(Stored data entries)
::::

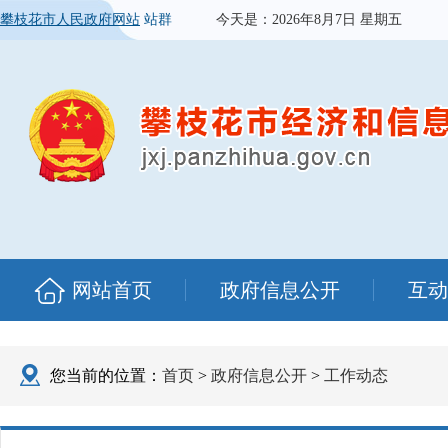
攀枝花市人民政府网站
站群
今天是：
2026年8月7日 星期五
网站首页
政府信息公开
互动
您当前的位置：
首页
>
政府信息公开
>
工作动态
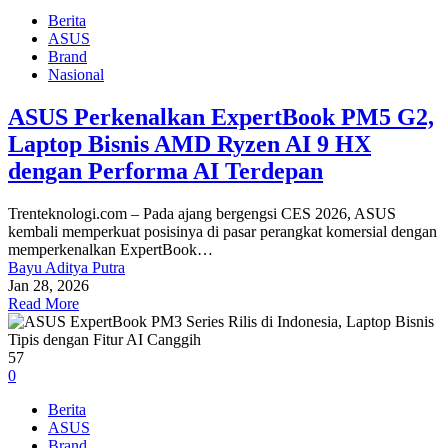
Berita
ASUS
Brand
Nasional
ASUS Perkenalkan ExpertBook PM5 G2,
Laptop Bisnis AMD Ryzen AI 9 HX
dengan Performa AI Terdepan
Trenteknologi.com – Pada ajang bergengsi CES 2026, ASUS
kembali memperkuat posisinya di pasar perangkat komersial dengan
memperkenalkan ExpertBook…
Bayu Aditya Putra
Jan 28, 2026
Read More
57
0
Berita
ASUS
Brand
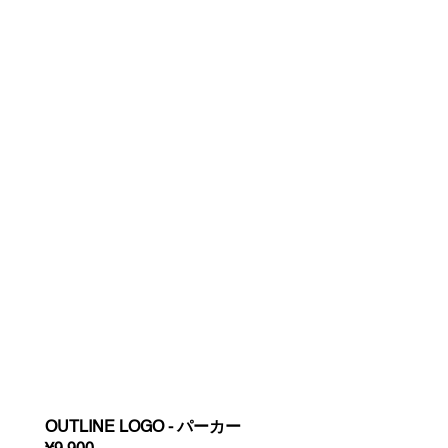
OUTLINE LOGO - パーカー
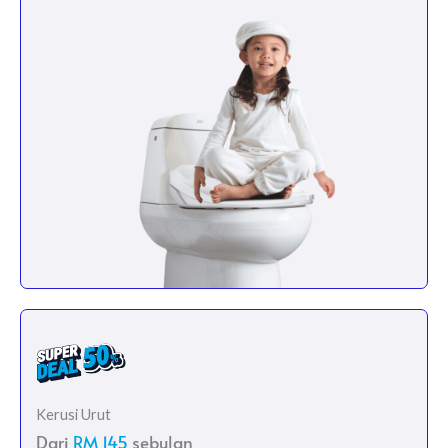
Kerusi Urut
Dari
RM 145
sebulan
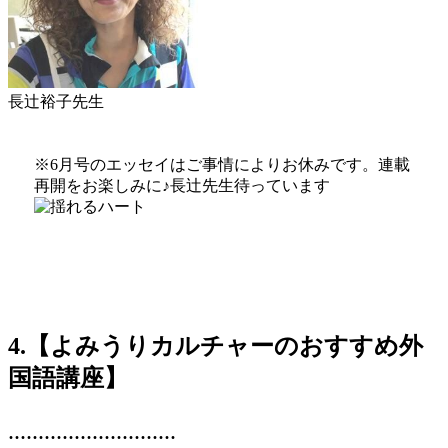
長辻裕子先生
※6月号のエッセイはご事情によりお休みです。連載
再開をお楽しみに♪長辻先生待っています
4.【よみうりカルチャーのおすすめ外
国語講座】
............................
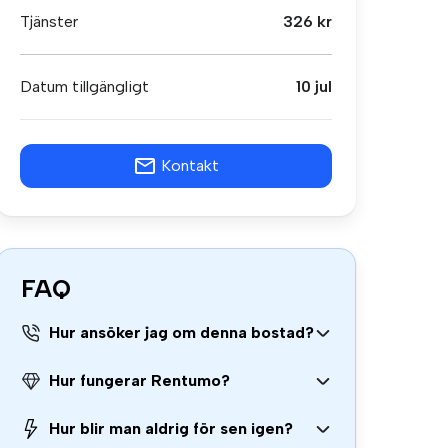
Tjänster
326 kr
Datum tillgängligt
10 jul
Kontakt
FAQ
Hur ansöker jag om denna bostad?
Hur fungerar Rentumo?
Hur blir man aldrig för sen igen?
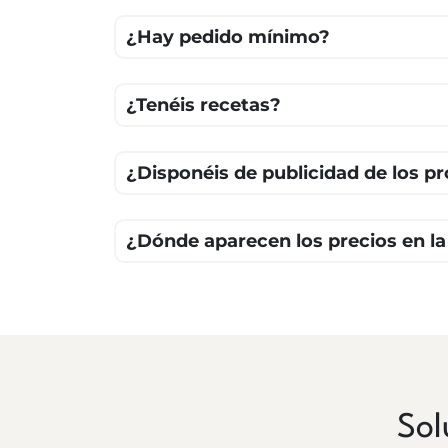
¿Hay pedido mínimo?
¿Tenéis recetas?
¿Disponéis de publicidad de los p
¿Dónde aparecen los precios en l
Sol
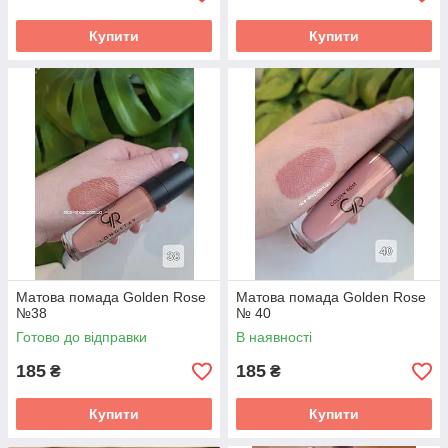
Купити
Купити
Матова помада Golden Rose
Матова помада Golden Rose
№38
№ 40
Готово до відправки
В наявності
185
185
₴
₴
Купити
Купити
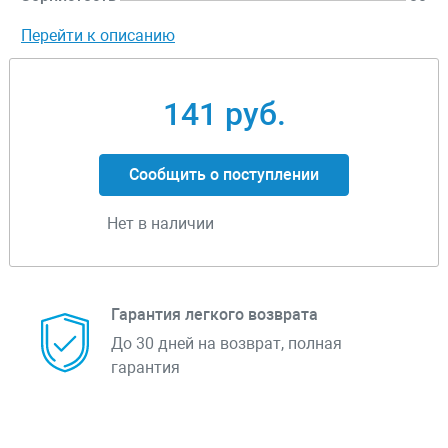
Перейти к описанию
141 руб.
Сообщить о поступлении
Нет в наличии
Гарантия легкого возврата
До 30 дней на возврат, полная
гарантия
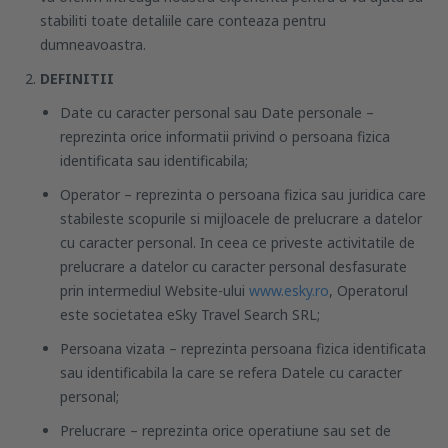
stabiliti toate detaliile care conteaza pentru
dumneavoastra.
DEFINITII
Date cu caracter personal
sau
Date personale
–
reprezinta orice informatii privind o persoana fizica
identificata sau identificabila;
Operator
– reprezinta o persoana fizica sau juridica care
stabileste scopurile si mijloacele de prelucrare a datelor
cu caracter personal. In ceea ce priveste activitatile de
prelucrare a datelor cu caracter personal desfasurate
prin intermediul Website-ului
www.esky.ro
, Operatorul
este societatea eSky Travel Search SRL;
Persoana vizata
– reprezinta persoana fizica identificata
sau identificabila la care se refera Datele cu caracter
personal;
Prelucrare
– reprezinta orice operatiune sau set de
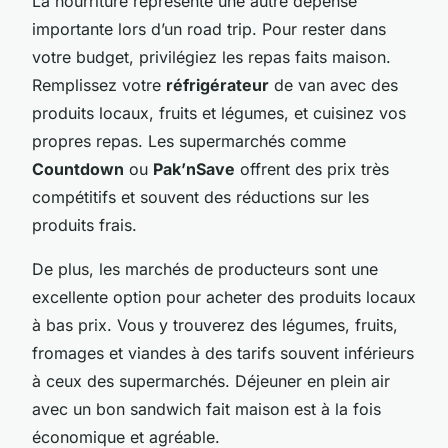
La nourriture représente une autre dépense
importante lors d’un road trip. Pour rester dans
votre budget, privilégiez les repas faits maison.
Remplissez votre
réfrigérateur
de van avec des
produits locaux, fruits et légumes, et cuisinez vos
propres repas. Les supermarchés comme
Countdown
ou
Pak’nSave
offrent des prix très
compétitifs et souvent des réductions sur les
produits frais.
De plus, les marchés de producteurs sont une
excellente option pour acheter des produits locaux
à bas prix. Vous y trouverez des légumes, fruits,
fromages et viandes à des tarifs souvent inférieurs
à ceux des supermarchés. Déjeuner en plein air
avec un bon sandwich fait maison est à la fois
économique et agréable.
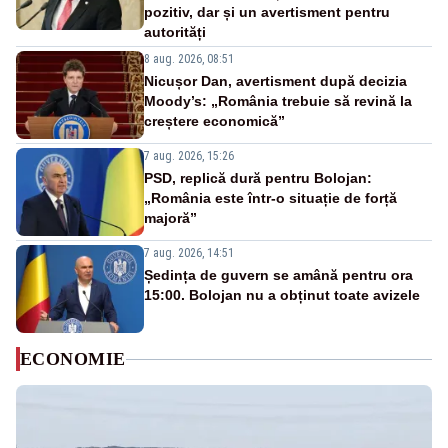
pozitiv, dar și un avertisment pentru
autorități
8 aug. 2026, 08:51
Nicușor Dan, avertisment după decizia
Moody’s: „România trebuie să revină la
creștere economică”
7 aug. 2026, 15:26
PSD, replică dură pentru Bolojan:
„România este într-o situație de forță
majoră”
7 aug. 2026, 14:51
Ședința de guvern se amână pentru ora
15:00. Bolojan nu a obținut toate avizele
ECONOMIE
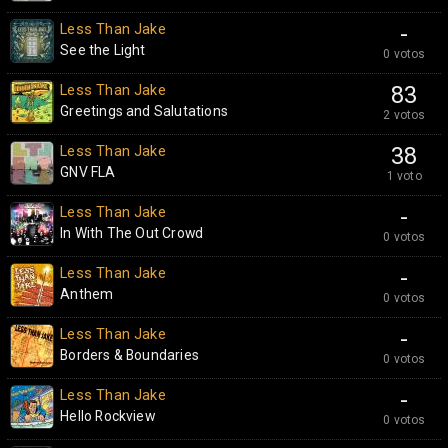
Less Than Jake
-
See the Light
0 votos
Less Than Jake
83
Greetings and Salutations
2 votos
Less Than Jake
38
GNV FLA
1 voto
Less Than Jake
-
In With The Out Crowd
0 votos
Less Than Jake
-
Anthem
0 votos
Less Than Jake
-
Borders & Boundaries
0 votos
Less Than Jake
-
Hello Rockview
0 votos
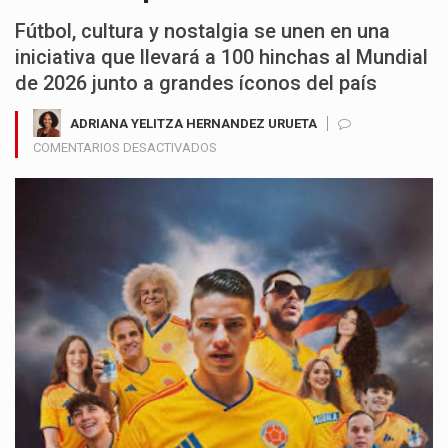
Fútbol, cultura y nostalgia se unen en una
iniciativa que llevará a 100 hinchas al Mundial
de 2026 junto a grandes íconos del país
ADRIANA YELITZA HERNANDEZ URUETA
EN
COMENTARIOS DESACTIVADOS
ÁGUILA
APUESTA
AL
SUEÑO
MUNDIALISTA
CON
“FICHAJE
NACIONAL”,
UNA
CAMPAÑA
QUE
CELEBRA
LA
PASIÓN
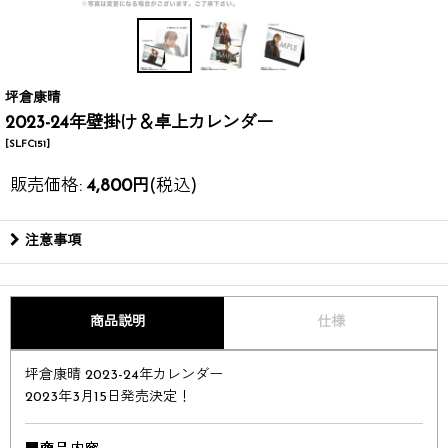
坪倉康晴
2023-24年壁掛け＆卓上カレンダー
[
SLFC151
]
販売価格
:
4,800
円
(税込)
注意事項
商品説明
仕様
坪倉康晴 2023-24年カレンダー​
2023年3月15日発売決定！​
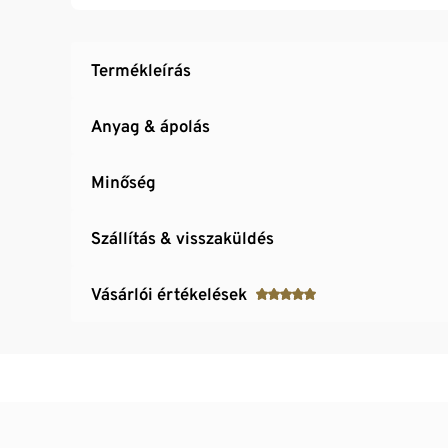
Termékleírás
Anyag & ápolás
Minőség
Szállítás & visszaküldés
Vásárlói értékelések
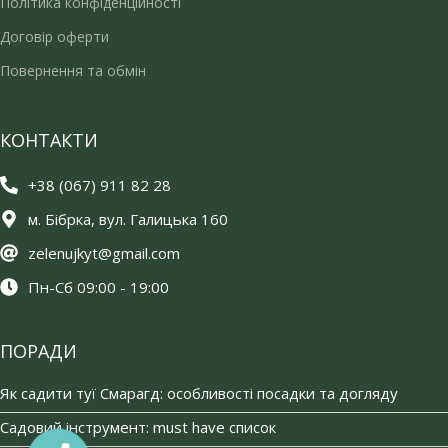
Політика конфіденційності
Договір оферти
Повернення та обмін
КОНТАКТИ
+38 (067) 911 82 28
м. Бібрка, вул. Галицька 160
zelenujkyt@gmail.com
Пн-Сб 09:00 - 19:00
ПОРАДИ
Як садити туї Смарагд: особливості посадки та догляду
Садовий інструмент: must have список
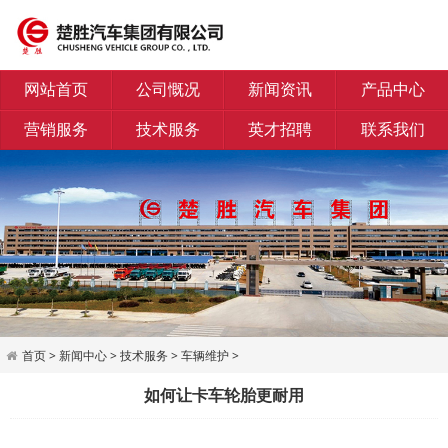
网站首页
公司慨况
新闻资讯
产品中心
营销服务
技术服务
英才招聘
联系我们
首页
>
新闻中心
>
技术服务
>
车辆维护
>
如何让卡车轮胎更耐用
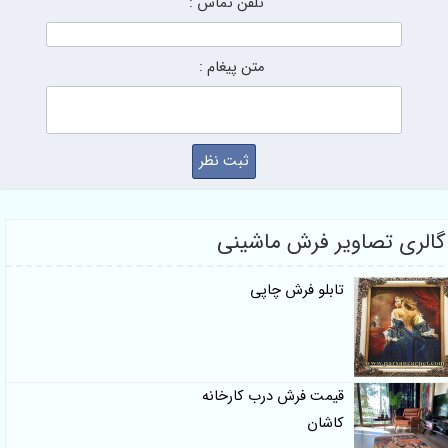
تلفن تماس :
متن پیغام :
 تصاویر فرش ماشینی
تابلو فرش چاپی
قیمت فرش درب کارخانه
کاشان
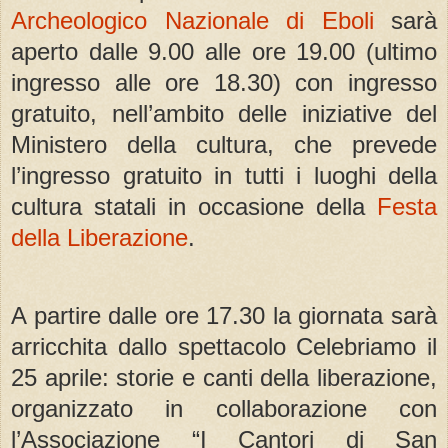
Archeologico Nazionale di Eboli
sarà
aperto dalle 9.00 alle ore 19.00 (ultimo
ingresso alle ore 18.30) con ingresso
gratuito, nell’ambito delle iniziative del
Ministero della cultura, che prevede
l’ingresso gratuito in tutti i luoghi della
cultura statali in occasione della
Festa
della Liberazione
.
A partire dalle ore 17.30 la giornata sarà
arricchita dallo spettacolo Celebriamo il
25 aprile: storie e canti della liberazione,
organizzato in collaborazione con
l’Associazione “I Cantori di San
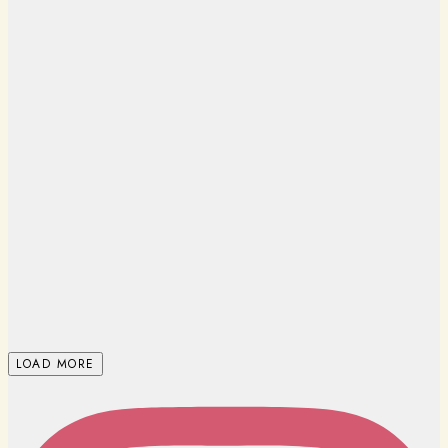
LOAD MORE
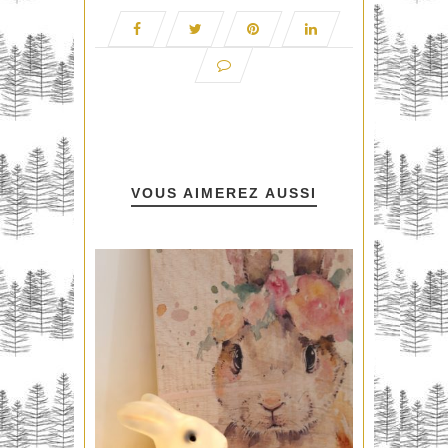
VOUS AIMEREZ AUSSI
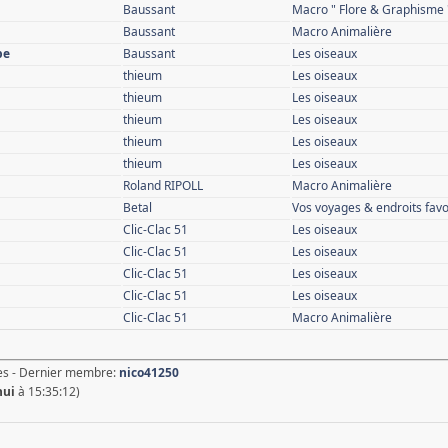
Baussant
Macro " Flore & Graphisme 
Baussant
Macro Animalière
pe
Baussant
Les oiseaux
thieum
Les oiseaux
thieum
Les oiseaux
thieum
Les oiseaux
thieum
Les oiseaux
thieum
Les oiseaux
Roland RIPOLL
Macro Animalière
Betal
Vos voyages & endroits favo
Clic-Clac 51
Les oiseaux
Clic-Clac 51
Les oiseaux
Clic-Clac 51
Les oiseaux
Clic-Clac 51
Les oiseaux
Clic-Clac 51
Macro Animalière
s - Dernier membre:
nico41250
hui
à 15:35:12)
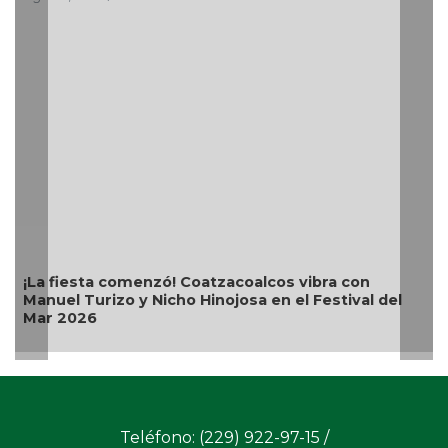
¡La fiesta comenzó! Coatzacoalcos vibra con
Manuel Turizo y Nicho Hinojosa en el Festival del
Mar 2026
Teléfono: (229) 922-97-15 /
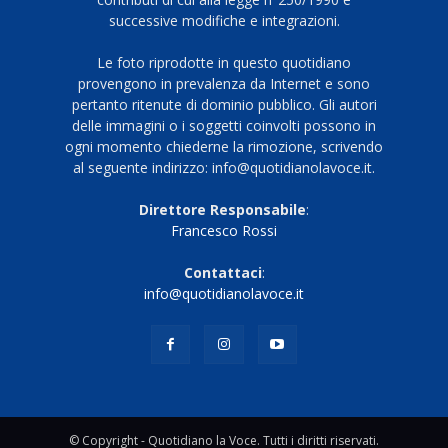
successive modifiche e integrazioni.
Le foto riprodotte in questo quotidiano
provengono in prevalenza da Internet e sono
pertanto ritenute di dominio pubblico. Gli autori
delle immagini o i soggetti coinvolti possono in
ogni momento chiederne la rimozione, scrivendo
al seguente indirizzo: info@quotidianolavoce.it.
Direttore Responsabile
:
Francesco Rossi
Contattaci
:
info@quotidianolavoce.it
© Copyright - Quotidiano la Voce. Tutti i diritti riservati.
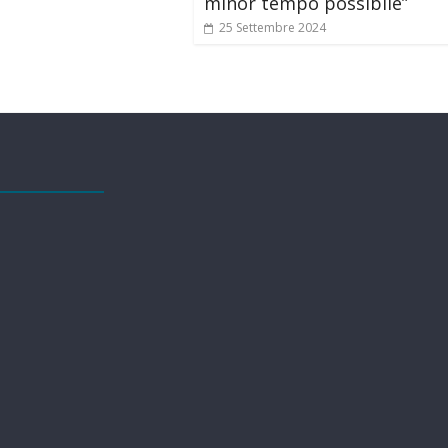
minor tempo possibile”
25 Settembre 2024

::::

The entries above are to be returned exactly, without their pictures.

Answer to this problem>
攀枝花市人民政府网站
站群
今天是：
2026年8月7日 星期五
网站首页
政府信息公开
互动
您当前的位置：
首页
>
政府信息公开
>
工作动态
Berita
ASUS
Brand
Nasional
ASUS Perkenalkan ExpertBook PM5 G2,
Laptop Bisnis AMD Ryzen AI 9 HX
dengan Performa AI Terdepan
Trenteknologi.com – Pada ajang bergengsi CES 2026, ASUS
kembali memperkuat posisinya di pasar perangkat komersial dengan
memperkenalkan ExpertBook…
Bayu Aditya Putra
Jan 28, 2026
Read More
57
0
Berita
ASUS
Brand
OUTLINE LOGO - パーカー
Kerusi Urut
Dari
RM 145
sebulan
長辻裕子先生
※6月号のエッセイはご事情によりお休みです。連載
再開をお楽しみに♪長辻先生待っています
4.【よみうりカルチャーのおすすめ外
国語講座】
............................
Tjänster
326 kr
Datum tillgängligt
10 jul
Kontakt
FAQ
Hur ansöker jag om denna bostad?
Hur fungerar Rentumo?
Hur blir man aldrig för sen igen?
¿Hay pedido mínimo?
¿Tenéis recetas?
¿Disponéis de publicidad de los p
¿Dónde aparecen los precios en l
Sol
Купити
Купити
Матова помада Golden Rose
Матова помада Golden Rose
№38
№ 40
Готово до відправки
В наявності
185
185
₴
₴
Купити
Купити
Перейти к описанию
141 руб.
Сообщить о поступлении
Нет в наличии
Гарантия легкого возврата
До 30 дней на возврат, полная
гарантия
stabiliti toate detaliile care conteaza pentru
dumneavoastra.
DEFINITII
Date cu caracter personal
sau
Date personale
–
reprezinta orice informatii privind o persoana fizica
identificata sau identificabila;
Operator
– reprezinta o persoana fizica sau juridica care
stabileste scopurile si mijloacele de prelucrare a datelor
cu caracter personal. In ceea ce priveste activitatile de
prelucrare a datelor cu caracter personal desfasurate
prin intermediul Website-ului
www.esky.ro
, Operatorul
este societatea eSky Travel Search SRL;
Persoana vizata
– reprezinta persoana fizica identificata
sau identificabila la care se refera Datele cu caracter
personal;
Prelucrare
– reprezinta orice operatiune sau set de
La nourriture représente une autre dépense
importante lors d’un road trip. Pour rester dans
votre budget, privilégiez les repas faits maison.
Remplissez votre
réfrigérateur
de van avec des
produits locaux, fruits et légumes, et cuisinez vos
propres repas. Les supermarchés comme
Countdown
ou
Pak’nSave
offrent des prix très
compétitifs et souvent des réductions sur les
produits frais.
De plus, les marchés de producteurs sont une
excellente option pour acheter des produits locaux
à bas prix. Vous y trouverez des légumes, fruits,
fromages et viandes à des tarifs souvent inférieurs
à ceux des supermarchés. Déjeuner en plein air
avec un bon sandwich fait maison est à la fois
économique et agréable.
pozitiv, dar și un avertisment pentru
autorități
8 aug. 2026, 08:51
Nicușor Dan, avertisment după decizia
Moody’s: „România trebuie să revină la
creștere economică”
7 aug. 2026, 15:26
PSD, replică dură pentru Bolojan:
„România este într-o situație de forță
majoră”
7 aug. 2026, 14:51
Ședința de guvern se amână pentru ora
15:00. Bolojan nu a obținut toate avizele
ECONOMIE
Less Than Jake
-
See the Light
0 votos
Less Than Jake
83
Greetings and Salutations
2 votos
Less Than Jake
38
GNV FLA
1 voto
Less Than Jake
-
In With The Out Crowd
0 votos
Less Than Jake
-
Anthem
0 votos
Less Than Jake
-
Borders & Boundaries
0 votos
Less Than Jake
-
Hello Rockview
0 votos
Fútbol, cultura y nostalgia se unen en una
iniciativa que llevará a 100 hinchas al Mundial
de 2026 junto a grandes íconos del país
ADRIANA YELITZA HERNANDEZ URUETA
EN
COMENTARIOS DESACTIVADOS
ÁGUILA
APUESTA
AL
SUEÑO
MUNDIALISTA
CON
“FICHAJE
NACIONAL”,
UNA
CAMPAÑA
QUE
CELEBRA
LA
PASIÓN
坪倉康晴
2023-24年壁掛け＆卓上カレンダー
[
SLFC151
]
販売価格
:
4,800
円
(税込)
注意事項
商品説明
仕様
坪倉康晴 2023-24年カレンダー​
2023年3月15日発売決定！​
Termékleírás
Anyag & ápolás
Minőség
Szállítás & visszaküldés
Vásárlói értékelések
Політика конфіденційності
Договір оферти
Повернення та обмін
КОНТАКТИ
+38 (067) 911 82 28
м. Бібрка, вул. Галицька 160
zelenujkyt@gmail.com
Пн-Сб 09:00 - 19:00
ПОРАДИ
Як садити туї Смарагд: особливості посадки та догляду
Садовий інструмент: must have список
网站首页
公司慨况
新闻资讯
产品中心
营销服务
技术服务
英才招聘
联系我们
首页
>
新闻中心
>
技术服务
>
车辆维护
>
如何让卡车轮胎更耐用
تلفن تماس :
متن پیغام :
 تصاویر فرش ماشینی
تابلو فرش چاپی
قیمت فرش درب کارخانه
کاشان
Archeologico Nazionale di Eboli
sarà
aperto dalle 9.00 alle ore 19.00 (ultimo
ingresso alle ore 18.30) con ingresso
gratuito, nell’ambito delle iniziative del
Ministero della cultura, che prevede
l’ingresso gratuito in tutti i luoghi della
cultura statali in occasione della
Festa
della Liberazione
.
A partire dalle ore 17.30 la giornata sarà
arricchita dallo spettacolo Celebriamo il
25 aprile: storie e canti della liberazione,
organizzato in collaborazione con
l’Associazione “I Cantori di San
LOAD MORE
VOUS AIMEREZ AUSSI
Baussant
Macro " Flore & Graphisme 
Baussant
Macro Animalière
pe
Baussant
Les oiseaux
thieum
Les oiseaux
thieum
Les oiseaux
thieum
Les oiseaux
thieum
Les oiseaux
thieum
Les oiseaux
Roland RIPOLL
Macro Animalière
Betal
Vos voyages & endroits favo
Clic-Clac 51
Les oiseaux
Clic-Clac 51
Les oiseaux
Clic-Clac 51
Les oiseaux
Clic-Clac 51
Les oiseaux
Clic-Clac 51
Macro Animalière
s - Dernier membre:
nico41250
hui
à 15:35:12)
¡La fiesta comenzó! Coatzacoalcos vibra con
Manuel Turizo y Nicho Hinojosa en el Festival del
Mar 2026
Teléfono: (229) 922-97-15 /
successive modifiche e integrazioni.
Le foto riprodotte in questo quotidiano
provengono in prevalenza da Internet e sono
pertanto ritenute di dominio pubblico. Gli autori
delle immagini o i soggetti coinvolti possono in
ogni momento chiederne la rimozione, scrivendo
al seguente indirizzo: info@quotidianolavoce.it.
Direttore Responsabile
:
Francesco Rossi
Contattaci
:
info@quotidianolavoce.it
© Copyright - Quotidiano la Voce. Tutti i diritti riservati.
minor tempo possibile”
25 Settembre 2024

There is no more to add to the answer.